A philanthropy primer

What to know about leaving your money to a good cause

Science shows that helping others can make you feel healthier and wealthier. That is often at the core of why many people – affluent or not – donate to charity or a good cause. In Canada, charitable giving appears to be alive and well among the ultra-wealthy based on several high-profile examples announced in 2019. These included a philanthropist couple with plans to create a $100-million endowment fund to support health research at two hospitals and a university in the city of Hamilton, Ontario; A donation of $100 million to the Hospital for Sick Children in Toronto – its biggest single gift ever; and a $200-million gift for a scholarship program at McGill University – one of the largest donations in Canadian history.

Inspirational examples like these may prompt you to think about philanthropy and how to go about leaving your money to a charitable cause. For starters, not everyone has to be “ultra-wealthy” to make a generous charitable gift or financially support a cause. Today, more people are in a position to distribute their wealth beyond their immediate family. And studies have shown that people with higher incomes are more often approached for donations, which also increases their opportunities to donate and the social pressure to do so1.
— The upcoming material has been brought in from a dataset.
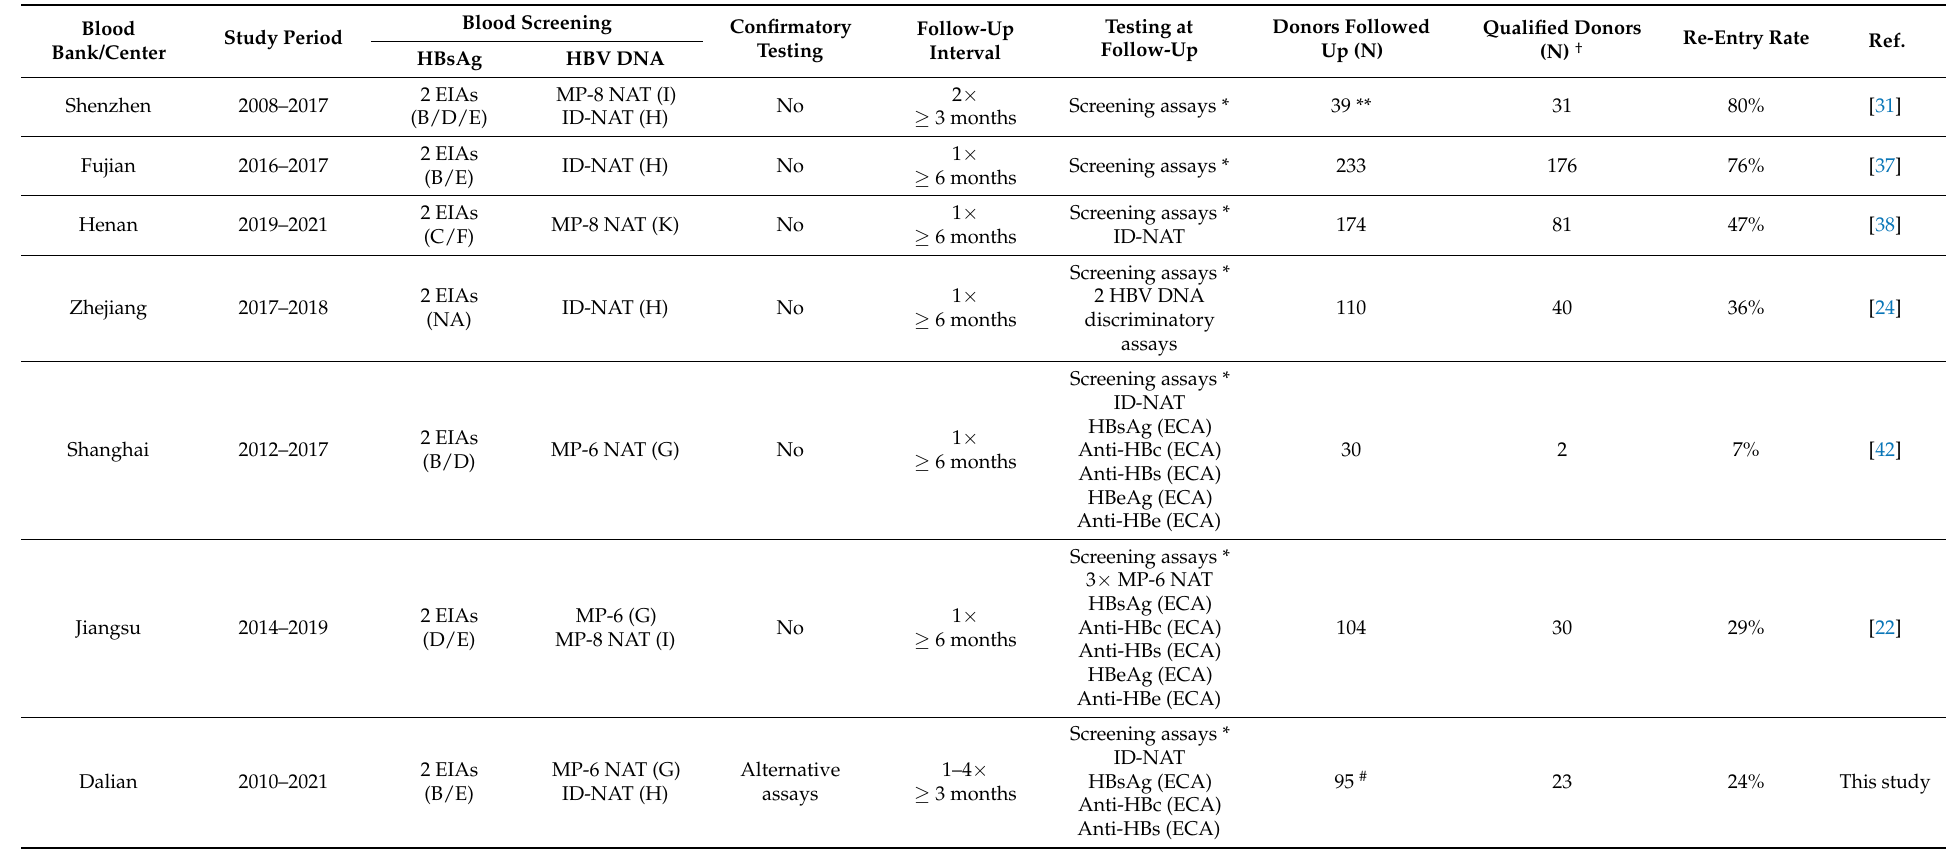
Table 3. Re-entry of HBV NAT-yield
Here are some key questions to consider that can help you organize and set priorities for your own charitable giving:

  • If you’re new to philanthropy, what do you want to support; how do you want to support an organization (a one-off gift or multi-year commitment); which platform or structure should you use (foundation; trust; donor-advised fund etc.); and what is your time horizon – (during your lifetime, through your estate or a combination); will the gift be for a limited term or in perpetuity?
  • If you’re already a benefactor, how do you currently support a charitable cause, and is there a more effective structure – that is, a tax-efficient one – so that your legacy has the greatest positive impact on the causes you support?
  • Do you want to be acknowledged or give anonymously?
  • Do you want to involve your children in the act of giving?
  • Do you want to have any charitable bequests outlined in your will?

Making a long-lasting commitment to a non-profit organization requires time and effort and should not be undertaken lightly. Some Investment Advisors may take on or help you with this due diligence. Make sure you understand the organization’s mission, goals and progress as well as its financial health, accountability and transparency practices. Ultimately, you should feel confident about how your donation will be used.

Visit the Government of Canada’s Charities webpage to find out if a charity is registered, revoked, annulled, suspended or penalized. You can also find a charity’s contact information, general activities and financial information.